- O jornalista Simone Stolzoff diz que é naturalmente propenso à incerteza, o que lhe causou angústia ao escolher entre caminhos de carreira, como jornalista ou designer.
- Ele aponta que a tolerância à incerteza vem caindo no mundo atual, ligada ao uso de internet e smartphones que prometem respostas rápidas.
- A melhor forma de aumentar essa tolerância é se expor mais à incerteza e resistir a respostas fáceis, usando a metáfora de remar no nevoeiro.
- O livro “How to Not Know: The Value of Uncertainty in a World That Demands Answers” defende que a incerteza pode abrir possibilidades e que agir, mesmo sem certeza total, é crucial.
- Stolzoff comentou sobre Tuvalu e a crise climática, destacando abordagens individuais e coletivas para lidar com a incerteza, além de relacionar o tema a temas como inteligência artificial e futuro do trabalho; o livro já está disponible.
Simone Stolzoff aborda a incerteza como tema central de seu novo livro, How to Not Know: The Value of Uncertainty in a World That Demands Answers. Em entrevista concedida por vídeo a partir da Bay Area, ele explica por que a intolerância à incerteza aumentou seu sofrimento no passado. O lançamento do livro já está disponível.
O jornalista conta que, em um momento de escolhas entre carreira de jornalista e design em San Francisco, ficou preso a uma decisão impossível. A experiência motivou o autor a explorar a incerteza e a apresentar caminhos para lidar com o futuro sem certezas definitivas.
Segundo Stolzoff, a internet e os smartphones ampliam a sensação de que respostas devem estar sempre disponíveis. Esse ambiente externo aumenta a ansiedade e reduz a prática de conviver com o não saber. O livro recomenda exposição gradual à incerteza e resistência a respostas fáceis.
Benefícios e estratégias
O autor destaca que aprender a tolerar o incerto pode abrir espaço para possibilidades imprevistas, inclusive mudanças positivas em carreira e relacionamentos.
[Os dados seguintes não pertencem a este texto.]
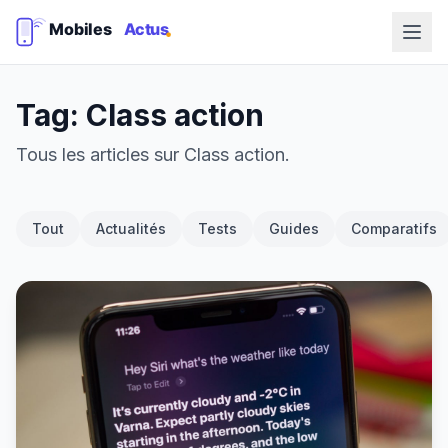
Tag: Class action
Tous les articles sur Class action.
Tout
Actualités
Tests
Guides
Comparatifs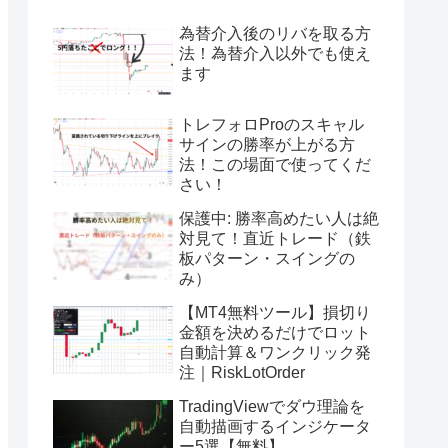
為替介入後のリバを取る方
法！為替介入以外でも使え
ます
トレフォロProのスキャル
サインの勝率が上がる方
法！この場面で使ってくだ
さい！
保護中: 勝率高めたい人は絶
対見て！直近トレード（鉄
板パターン・スイングの
み）
【MT4無料ツール】損切り
金額を決めるだけでロット
自動計算＆ワンクリック発
注｜RiskLotOrder
TradingViewでダウ理論を
自動描画するインジケータ
ー5選【無料】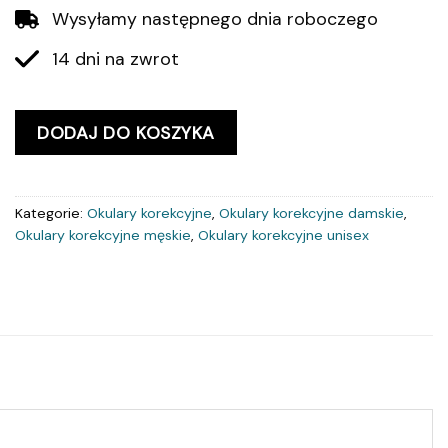
Wysyłamy następnego dnia roboczego
14 dni na zwrot
DODAJ DO KOSZYKA
Kategorie:
Okulary korekcyjne
,
Okulary korekcyjne damskie
,
Okulary korekcyjne męskie
,
Okulary korekcyjne unisex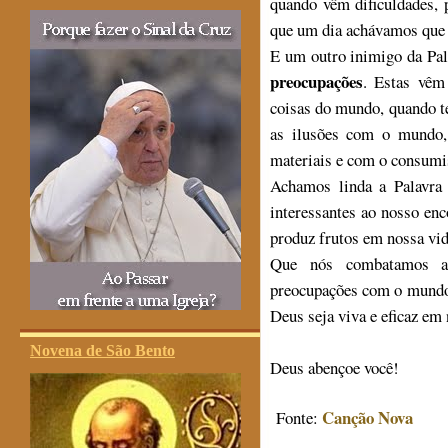
quando vêm dificuldades, 
que um dia achávamos que 
E um outro inimigo da Pal
preocupações
. Estas vêm
coisas do mundo, quando t
as ilusões com o mundo,
materiais e com o consum
Achamos linda a Palavra
interessantes ao nosso enc
produz frutos em nossa vid
Que nós combatamos a d
preocupações com o mundo 
Deus seja viva e eficaz em
Novena de São Bento
Deus abençoe você!
Canção Nova
Fonte: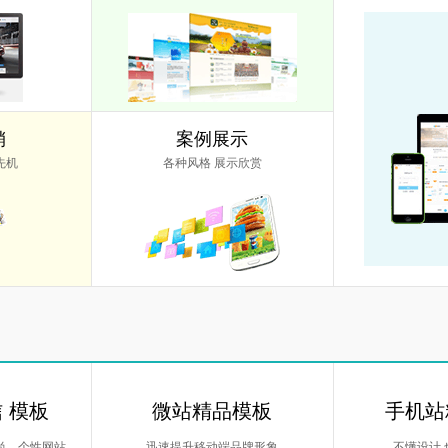
销
案例展示
先机
各种风格 展示欣赏
信 模板
微站精品模板
手机站
尚，个性网站
迅速提升移动端品牌形象
不懂设计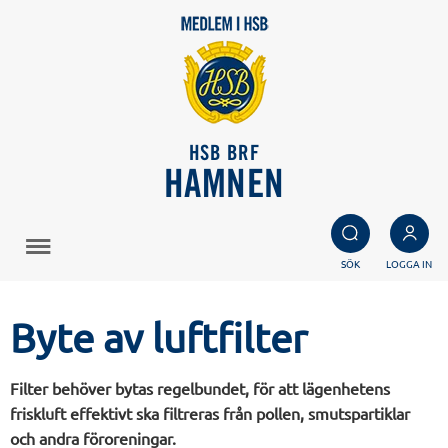
HSB BRF
HAMNEN
SÖK
LOGGA IN
Byte av luftfilter
Filter behöver bytas regelbundet, för att lägenhetens
friskluft effektivt ska filtreras från pollen, smutspartiklar
och andra föroreningar.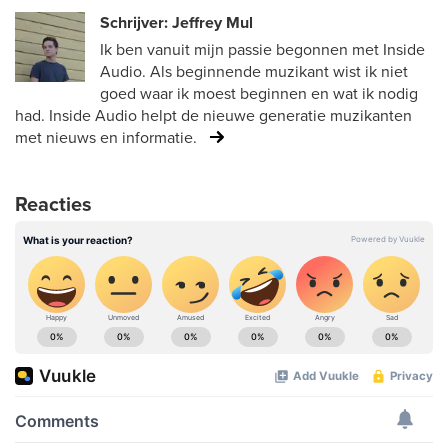
Schrijver: Jeffrey Mul
Ik ben vanuit mijn passie begonnen met Inside
Audio. Als beginnende muzikant wist ik niet
goed waar ik moest beginnen en wat ik nodig
had. Inside Audio helpt de nieuwe generatie muzikanten
met nieuws en informatie.
Reacties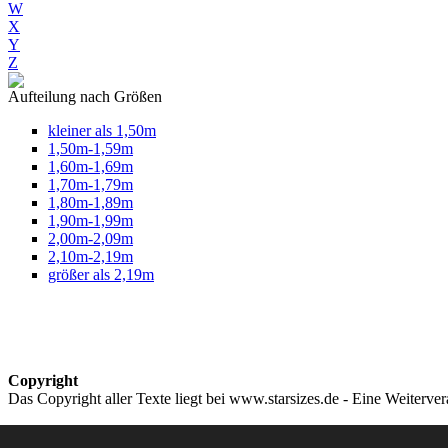
W
X
Y
Z
Aufteilung nach Größen
kleiner als 1,50m
1,50m-1,59m
1,60m-1,69m
1,70m-1,79m
1,80m-1,89m
1,90m-1,99m
2,00m-2,09m
2,10m-2,19m
größer als 2,19m
Copyright
Das Copyright aller Texte liegt bei www.starsizes.de - Eine Weiterve
Impressum & Datenschutz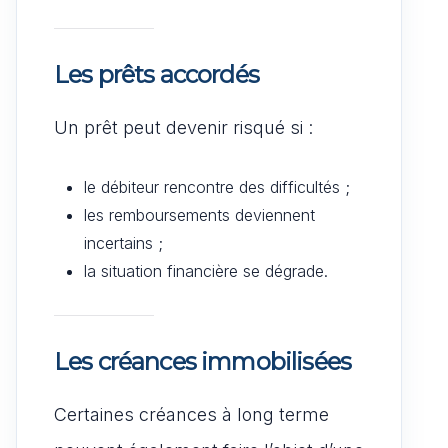
Les prêts accordés
Un prêt peut devenir risqué si :
le débiteur rencontre des difficultés ;
les remboursements deviennent
incertains ;
la situation financière se dégrade.
Les créances immobilisées
Certaines créances à long terme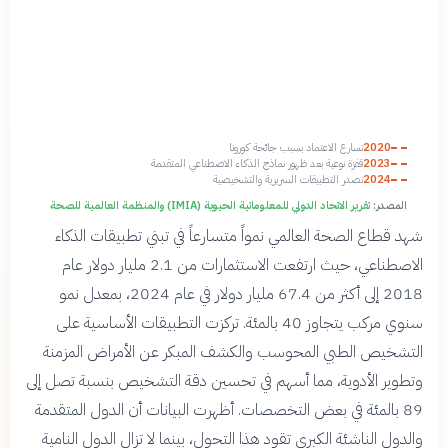
2020
تسارع الاعتماد بسبب جائحة كورونا
2023
قفزة نوعية بعد ظهور نماذج الذكاء الاصطناعي المتقدمة
2024
تصدر التطبيقات السريرية والتشخيصية
المصدر:
تقرير الاتحاد الدولي للمعلوماتية الحيوية (IMIA) والمنظمة العالمية للصحة
شهد قطاع الصحة العالمي نمواً متسارعاً في تبني تطبيقات الذكاء
الاصطناعي، حيث ارتفعت الاستثمارات من 2.1 مليار دولار عام
2018 إلى أكثر من 67.4 مليار دولار في عام 2024، بمعدل نمو
سنوي مركب يتجاوز 40 بالمئة. تركزت التطبيقات الأساسية على
التشخيص الطبي المحوسب والكشف المبكر عن الأمراض المزمنة
وتطوير الأدوية، مما أسهم في تحسين دقة التشخيص بنسبة تصل إلى
89 بالمئة في بعض التخصصات. أظهرت البيانات أن الدول المتقدمة
والدول الناشئة الكبرى تقود هذا التحول، بينما لا تزال الدول النامية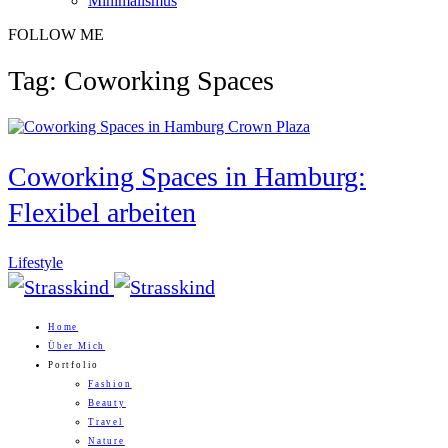
Minimalismus
FOLLOW ME
Tag: Coworking Spaces
Coworking Spaces in Hamburg:
Flexibel arbeiten
Lifestyle
Home
Über Mich
Portfolio
Fashion
Beauty
Travel
Nature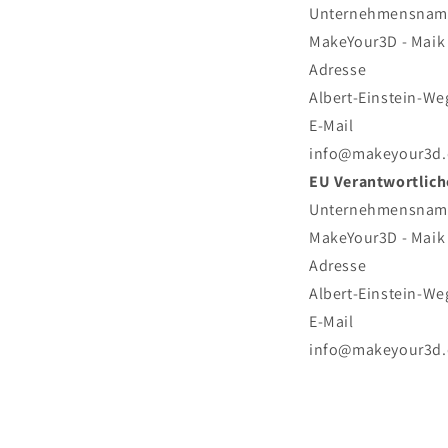
Unternehmensnam
MakeYour3D - Mai
Adresse
Albert-Einstein-We
E-Mail
info@makeyour3d.
EU Verantwortlich
Unternehmensnam
MakeYour3D - Mai
Adresse
Albert-Einstein-We
E-Mail
info@makeyour3d.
Ele cita a necessidade de reconhecer que a incerteza também gera oportunidades.
Além disso, Stolzoff aponta que o medo da incerteza está ligado a reações fisiológicas. Sinaliza a importância de desacelerar, acalmar o sistema nervoso e usar o raciocínio analítico para avaliar possibilidades, em vez de agir por impulso.
O autor também ressalta a diferença entre buscar segurança e manter a ação alinhada aos valores. Em vez de paralisação, ele recomenda continuar avançando, mesmo com informações imperfeitas, para moldar quem queremos ser.
Experiência em Tuvalu
O jornalista lembra a passagem por Tuvalu, ilha no Pacífico sob ameaça das mudanças climáticas. O relato mostrou que ações locais de autossuficiência convivem com estratégias de cooperação internacional, sugerindo caminhos combinados para enfrentar crises futuras como IA e empregos.
Stolzoff compara abordagens individuais e coletivas para lidar com incertezas: proteger-se individualmente ou fortalecer redes e solidariedade. O ponto central é que ambas vias podem coexistir de forma complementar.
Sobre o futuro e a vida
A leitura aponta que reconhecer a finitude da vida pode tornar as escolhas mais significativas. O autor afirma que não é aconselhável buscar certeza absoluta, mas encontrar âncoras estáveis, como família e valores, para enfrentar ventos incertos.
Para quem busca respostas ao futuro, o livro sugere que a ação bem alinhada aos próprios valores pode consolidar a identidade, mesmo diante de resultados incertos. A ideia é manter o impulso de seguir adiante.
- How to Not Know: The Value of Uncertainty in a World that Demands Answers já está disponível.